In dem heissen, trockenen Wüstenklima verwitterte ein Gebirge. Der Gesteinsschutt wurde durch Starkniederschläge talwärts gespült und in weiten Senken abgelagert. Daraus entstand auch das Rotliegende mit seinen perfekten, grünlich-grauen Kreisen.

Durch die Reaktion von Eisenteilchen mit Sauerstoff – eine Art Rostbildung – wurde das Gestein rot gefärbt. In den Kreisen, Reduktionshöfe genannt, ist dieser Vorgang aber durch einen komplexen chemischen Vorgang rückgängig gemacht worden. Dabei dürften die Erzminerale im Zentrum der Höfe der Auslöser gewesen sein. Diese Erze sind oft als schwarzer Punkt sichtbar.

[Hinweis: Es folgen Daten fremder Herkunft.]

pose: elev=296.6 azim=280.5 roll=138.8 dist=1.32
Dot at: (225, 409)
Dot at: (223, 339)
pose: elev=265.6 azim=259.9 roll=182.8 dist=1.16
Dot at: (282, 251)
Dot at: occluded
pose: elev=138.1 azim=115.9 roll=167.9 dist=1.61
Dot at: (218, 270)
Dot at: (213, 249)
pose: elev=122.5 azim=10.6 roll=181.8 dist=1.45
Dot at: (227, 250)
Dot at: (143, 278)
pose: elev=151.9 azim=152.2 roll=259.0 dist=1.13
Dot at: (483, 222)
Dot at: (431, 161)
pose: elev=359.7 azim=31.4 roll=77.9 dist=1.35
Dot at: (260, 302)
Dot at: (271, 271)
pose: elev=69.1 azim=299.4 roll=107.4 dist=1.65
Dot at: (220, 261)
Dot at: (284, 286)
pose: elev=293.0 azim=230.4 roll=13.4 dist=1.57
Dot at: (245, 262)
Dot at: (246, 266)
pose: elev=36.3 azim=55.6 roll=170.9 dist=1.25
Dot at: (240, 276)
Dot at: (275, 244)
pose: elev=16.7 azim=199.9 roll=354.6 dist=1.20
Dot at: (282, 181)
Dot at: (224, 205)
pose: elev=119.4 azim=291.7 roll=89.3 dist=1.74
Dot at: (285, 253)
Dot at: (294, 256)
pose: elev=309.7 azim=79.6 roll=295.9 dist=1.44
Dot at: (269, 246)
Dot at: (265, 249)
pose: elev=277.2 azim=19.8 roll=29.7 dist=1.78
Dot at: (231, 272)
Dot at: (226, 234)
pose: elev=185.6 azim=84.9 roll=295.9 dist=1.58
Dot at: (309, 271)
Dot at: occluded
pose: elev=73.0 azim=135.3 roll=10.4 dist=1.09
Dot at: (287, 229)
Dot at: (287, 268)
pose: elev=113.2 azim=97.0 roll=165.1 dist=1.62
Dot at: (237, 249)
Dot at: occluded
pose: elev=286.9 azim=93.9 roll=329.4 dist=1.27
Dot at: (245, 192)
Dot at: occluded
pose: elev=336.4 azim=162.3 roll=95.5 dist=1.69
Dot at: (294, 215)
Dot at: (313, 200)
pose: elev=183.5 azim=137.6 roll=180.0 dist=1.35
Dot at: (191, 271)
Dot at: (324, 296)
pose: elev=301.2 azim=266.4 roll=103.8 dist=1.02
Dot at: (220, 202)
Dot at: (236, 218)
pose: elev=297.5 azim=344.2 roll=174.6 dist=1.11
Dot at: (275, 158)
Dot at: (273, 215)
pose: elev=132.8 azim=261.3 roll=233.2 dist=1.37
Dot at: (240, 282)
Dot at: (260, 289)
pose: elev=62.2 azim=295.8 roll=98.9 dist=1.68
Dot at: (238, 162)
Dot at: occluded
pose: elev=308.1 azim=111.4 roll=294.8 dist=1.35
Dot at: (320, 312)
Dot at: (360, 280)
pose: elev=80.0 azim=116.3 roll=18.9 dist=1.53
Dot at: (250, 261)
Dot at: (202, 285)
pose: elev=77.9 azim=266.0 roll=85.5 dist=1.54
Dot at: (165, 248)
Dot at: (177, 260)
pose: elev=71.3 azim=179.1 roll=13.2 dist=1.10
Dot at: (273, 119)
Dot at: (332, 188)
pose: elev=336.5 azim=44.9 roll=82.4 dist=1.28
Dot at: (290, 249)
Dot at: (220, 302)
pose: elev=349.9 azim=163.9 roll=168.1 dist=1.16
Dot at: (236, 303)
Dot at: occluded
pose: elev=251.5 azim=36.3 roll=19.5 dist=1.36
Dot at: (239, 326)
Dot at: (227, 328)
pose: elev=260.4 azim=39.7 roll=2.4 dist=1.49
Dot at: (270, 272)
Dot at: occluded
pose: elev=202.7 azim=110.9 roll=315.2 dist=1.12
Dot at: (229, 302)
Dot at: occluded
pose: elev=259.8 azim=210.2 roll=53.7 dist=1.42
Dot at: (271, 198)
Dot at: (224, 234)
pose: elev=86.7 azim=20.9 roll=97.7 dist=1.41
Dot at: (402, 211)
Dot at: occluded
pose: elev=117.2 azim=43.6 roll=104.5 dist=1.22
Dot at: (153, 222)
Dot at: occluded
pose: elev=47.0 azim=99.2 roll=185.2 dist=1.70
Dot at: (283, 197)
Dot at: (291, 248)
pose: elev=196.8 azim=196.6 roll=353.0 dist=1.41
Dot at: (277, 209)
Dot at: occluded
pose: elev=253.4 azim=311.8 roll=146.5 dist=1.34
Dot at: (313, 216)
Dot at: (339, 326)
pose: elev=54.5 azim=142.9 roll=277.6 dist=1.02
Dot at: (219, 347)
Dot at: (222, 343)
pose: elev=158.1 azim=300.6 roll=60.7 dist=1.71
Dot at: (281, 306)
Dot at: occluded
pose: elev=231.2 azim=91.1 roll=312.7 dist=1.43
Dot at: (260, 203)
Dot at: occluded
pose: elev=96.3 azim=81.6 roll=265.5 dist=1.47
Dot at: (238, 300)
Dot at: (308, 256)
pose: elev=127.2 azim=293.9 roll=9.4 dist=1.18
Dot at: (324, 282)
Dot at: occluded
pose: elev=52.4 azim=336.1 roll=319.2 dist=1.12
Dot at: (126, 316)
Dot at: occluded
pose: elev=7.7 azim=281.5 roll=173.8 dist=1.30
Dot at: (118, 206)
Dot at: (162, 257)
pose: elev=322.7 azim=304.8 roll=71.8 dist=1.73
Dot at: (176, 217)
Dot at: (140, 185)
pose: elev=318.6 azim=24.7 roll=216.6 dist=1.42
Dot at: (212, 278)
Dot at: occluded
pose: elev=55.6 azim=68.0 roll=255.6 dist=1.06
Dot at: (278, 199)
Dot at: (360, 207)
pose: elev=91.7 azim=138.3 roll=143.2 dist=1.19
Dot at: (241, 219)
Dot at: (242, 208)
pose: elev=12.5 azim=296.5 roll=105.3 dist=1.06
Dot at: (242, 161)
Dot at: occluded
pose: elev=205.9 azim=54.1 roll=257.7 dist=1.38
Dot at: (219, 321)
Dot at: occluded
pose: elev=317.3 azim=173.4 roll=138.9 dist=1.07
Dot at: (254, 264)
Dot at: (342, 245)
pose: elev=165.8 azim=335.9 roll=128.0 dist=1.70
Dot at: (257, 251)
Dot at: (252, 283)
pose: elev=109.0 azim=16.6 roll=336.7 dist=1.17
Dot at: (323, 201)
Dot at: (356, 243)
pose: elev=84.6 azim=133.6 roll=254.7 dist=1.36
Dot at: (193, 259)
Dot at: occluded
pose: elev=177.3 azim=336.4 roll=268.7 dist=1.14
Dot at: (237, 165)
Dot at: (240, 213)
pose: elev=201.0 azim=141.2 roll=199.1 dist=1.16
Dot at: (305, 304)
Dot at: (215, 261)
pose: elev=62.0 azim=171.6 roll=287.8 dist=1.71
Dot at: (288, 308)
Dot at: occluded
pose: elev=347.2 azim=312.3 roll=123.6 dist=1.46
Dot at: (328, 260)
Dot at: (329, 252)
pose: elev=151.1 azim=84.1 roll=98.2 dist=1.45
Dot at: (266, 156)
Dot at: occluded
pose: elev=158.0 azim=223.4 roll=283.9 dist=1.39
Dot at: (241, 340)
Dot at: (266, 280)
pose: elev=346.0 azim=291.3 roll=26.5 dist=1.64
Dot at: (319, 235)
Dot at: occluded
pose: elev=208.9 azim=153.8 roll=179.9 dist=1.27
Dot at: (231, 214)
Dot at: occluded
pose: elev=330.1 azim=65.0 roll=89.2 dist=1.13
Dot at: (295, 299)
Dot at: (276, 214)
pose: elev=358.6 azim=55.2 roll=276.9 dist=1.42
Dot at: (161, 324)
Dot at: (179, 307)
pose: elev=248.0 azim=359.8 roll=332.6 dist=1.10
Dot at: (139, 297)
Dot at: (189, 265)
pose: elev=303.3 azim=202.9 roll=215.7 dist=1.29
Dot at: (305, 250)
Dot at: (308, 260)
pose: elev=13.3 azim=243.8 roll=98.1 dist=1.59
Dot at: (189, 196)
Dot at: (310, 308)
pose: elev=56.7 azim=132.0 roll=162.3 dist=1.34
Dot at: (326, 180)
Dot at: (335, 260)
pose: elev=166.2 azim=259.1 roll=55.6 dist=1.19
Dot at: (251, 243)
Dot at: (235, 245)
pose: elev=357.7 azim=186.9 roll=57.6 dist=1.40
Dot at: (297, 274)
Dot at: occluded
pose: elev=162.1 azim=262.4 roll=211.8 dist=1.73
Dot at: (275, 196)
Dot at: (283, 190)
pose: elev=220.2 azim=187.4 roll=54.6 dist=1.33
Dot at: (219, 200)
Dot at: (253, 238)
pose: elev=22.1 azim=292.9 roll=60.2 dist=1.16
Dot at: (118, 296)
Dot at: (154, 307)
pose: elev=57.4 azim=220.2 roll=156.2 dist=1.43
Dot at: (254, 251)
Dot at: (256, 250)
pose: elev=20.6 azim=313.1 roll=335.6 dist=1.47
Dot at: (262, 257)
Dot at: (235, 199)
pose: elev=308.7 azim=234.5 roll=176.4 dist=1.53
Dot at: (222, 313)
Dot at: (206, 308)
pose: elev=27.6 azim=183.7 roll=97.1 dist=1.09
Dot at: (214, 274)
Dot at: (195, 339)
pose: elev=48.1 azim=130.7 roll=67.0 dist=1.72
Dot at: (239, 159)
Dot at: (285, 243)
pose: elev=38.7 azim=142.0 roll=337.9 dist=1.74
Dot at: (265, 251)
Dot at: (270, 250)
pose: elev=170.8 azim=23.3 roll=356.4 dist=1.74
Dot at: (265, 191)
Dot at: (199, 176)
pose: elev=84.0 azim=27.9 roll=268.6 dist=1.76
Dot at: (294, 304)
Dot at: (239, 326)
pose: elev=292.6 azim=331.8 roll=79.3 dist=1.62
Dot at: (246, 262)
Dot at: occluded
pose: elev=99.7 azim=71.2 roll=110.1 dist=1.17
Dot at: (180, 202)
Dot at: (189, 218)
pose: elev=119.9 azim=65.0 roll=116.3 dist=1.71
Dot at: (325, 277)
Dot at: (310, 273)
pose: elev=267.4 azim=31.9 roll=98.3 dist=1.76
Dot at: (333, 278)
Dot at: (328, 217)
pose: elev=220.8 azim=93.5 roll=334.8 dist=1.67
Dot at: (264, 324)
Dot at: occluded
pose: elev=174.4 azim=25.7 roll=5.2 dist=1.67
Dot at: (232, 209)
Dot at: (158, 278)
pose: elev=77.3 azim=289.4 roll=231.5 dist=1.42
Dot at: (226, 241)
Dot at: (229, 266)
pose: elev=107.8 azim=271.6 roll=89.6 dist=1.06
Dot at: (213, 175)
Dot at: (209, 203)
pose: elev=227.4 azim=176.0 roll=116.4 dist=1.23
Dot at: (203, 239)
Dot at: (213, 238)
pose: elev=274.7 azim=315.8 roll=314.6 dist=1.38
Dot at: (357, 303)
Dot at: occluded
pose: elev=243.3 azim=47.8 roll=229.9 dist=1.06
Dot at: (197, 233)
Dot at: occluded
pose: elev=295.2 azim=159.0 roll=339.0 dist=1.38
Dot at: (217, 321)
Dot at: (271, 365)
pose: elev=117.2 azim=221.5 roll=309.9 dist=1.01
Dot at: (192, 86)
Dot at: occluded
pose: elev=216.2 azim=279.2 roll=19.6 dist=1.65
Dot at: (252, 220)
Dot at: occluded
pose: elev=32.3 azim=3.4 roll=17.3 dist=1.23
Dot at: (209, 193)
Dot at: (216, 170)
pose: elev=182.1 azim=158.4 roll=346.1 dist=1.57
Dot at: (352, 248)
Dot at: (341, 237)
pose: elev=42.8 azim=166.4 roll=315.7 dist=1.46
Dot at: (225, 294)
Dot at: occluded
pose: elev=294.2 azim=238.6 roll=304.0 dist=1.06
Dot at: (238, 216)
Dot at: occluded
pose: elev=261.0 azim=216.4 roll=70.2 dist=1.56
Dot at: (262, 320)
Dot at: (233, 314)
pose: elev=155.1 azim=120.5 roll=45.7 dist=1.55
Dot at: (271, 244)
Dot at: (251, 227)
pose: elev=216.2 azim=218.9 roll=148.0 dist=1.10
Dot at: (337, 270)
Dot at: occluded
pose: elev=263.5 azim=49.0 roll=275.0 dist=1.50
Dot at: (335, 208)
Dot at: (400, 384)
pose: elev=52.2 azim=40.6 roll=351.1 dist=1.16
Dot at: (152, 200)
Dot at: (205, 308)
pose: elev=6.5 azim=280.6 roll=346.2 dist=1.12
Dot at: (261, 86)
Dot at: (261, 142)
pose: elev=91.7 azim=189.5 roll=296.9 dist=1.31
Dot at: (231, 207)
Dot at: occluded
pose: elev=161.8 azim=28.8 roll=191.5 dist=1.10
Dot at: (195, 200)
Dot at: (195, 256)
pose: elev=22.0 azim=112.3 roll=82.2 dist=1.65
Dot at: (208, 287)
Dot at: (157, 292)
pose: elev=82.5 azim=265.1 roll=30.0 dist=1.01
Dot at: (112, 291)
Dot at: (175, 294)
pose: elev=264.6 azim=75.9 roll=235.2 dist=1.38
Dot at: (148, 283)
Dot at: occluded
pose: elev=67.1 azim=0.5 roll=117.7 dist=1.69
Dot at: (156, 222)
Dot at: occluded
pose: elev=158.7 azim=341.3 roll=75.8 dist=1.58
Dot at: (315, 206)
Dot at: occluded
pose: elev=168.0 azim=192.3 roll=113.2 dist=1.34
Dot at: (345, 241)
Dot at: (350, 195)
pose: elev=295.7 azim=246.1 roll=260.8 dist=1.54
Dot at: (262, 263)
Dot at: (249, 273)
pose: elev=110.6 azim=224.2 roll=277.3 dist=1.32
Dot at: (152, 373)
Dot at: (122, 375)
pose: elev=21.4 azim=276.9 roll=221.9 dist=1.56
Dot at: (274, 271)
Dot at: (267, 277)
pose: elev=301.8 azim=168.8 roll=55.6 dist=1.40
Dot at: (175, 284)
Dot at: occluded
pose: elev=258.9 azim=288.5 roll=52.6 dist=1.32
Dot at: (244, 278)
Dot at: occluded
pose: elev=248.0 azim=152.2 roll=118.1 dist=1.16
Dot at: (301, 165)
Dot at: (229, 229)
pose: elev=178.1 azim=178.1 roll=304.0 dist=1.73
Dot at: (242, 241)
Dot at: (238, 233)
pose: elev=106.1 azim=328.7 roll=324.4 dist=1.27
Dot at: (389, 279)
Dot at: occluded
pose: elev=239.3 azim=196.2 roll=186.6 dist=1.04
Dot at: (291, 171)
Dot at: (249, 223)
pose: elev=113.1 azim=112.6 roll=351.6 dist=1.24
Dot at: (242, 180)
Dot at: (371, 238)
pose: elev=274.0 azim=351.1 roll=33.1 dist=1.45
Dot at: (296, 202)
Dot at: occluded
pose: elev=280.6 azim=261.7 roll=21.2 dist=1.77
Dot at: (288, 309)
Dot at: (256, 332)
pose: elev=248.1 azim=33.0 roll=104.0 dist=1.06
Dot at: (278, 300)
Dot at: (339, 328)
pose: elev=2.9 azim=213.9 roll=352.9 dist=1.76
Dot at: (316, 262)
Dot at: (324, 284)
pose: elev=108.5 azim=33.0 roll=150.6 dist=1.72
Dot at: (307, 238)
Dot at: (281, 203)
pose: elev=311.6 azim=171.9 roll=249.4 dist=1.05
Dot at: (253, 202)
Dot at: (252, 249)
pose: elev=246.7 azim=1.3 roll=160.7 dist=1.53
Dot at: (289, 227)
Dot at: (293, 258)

Darin wurden Spuren von Nickel, Kupfer, Cobalt, Uran, Vanadium, Arsen, Silber, Blei und Schwefel gefunden.

Harter «Tortenboden» am Rhein


Alle Gesteinsschichten der Nordschweiz liegen auf einem Sockel: dem harten, kristallinen Grundgebirge. Es ist wie ein «Tortenboden», auf dem diese Schichten aufliegen. Entstanden ist der Boden unter anderem aus Magma, das langsam abkühlte und erstarrte – eben kristallisierte.

Das Grundgebirge der Nordschweiz ist Teil der eurasischen Kontinentalplatte, die südwärts unter die Alpen abtaucht. Im Mittelland ist es nur in Laufenburg (AG) an der Erdoberfläche sichtbar. Dort durchbricht der Rhein dieses Gebirge, das sich nördlich davon als Schwarzwald-Massiv erhebt. Der «Tortenboden» ist weit über 300 Millionen Jahre alt.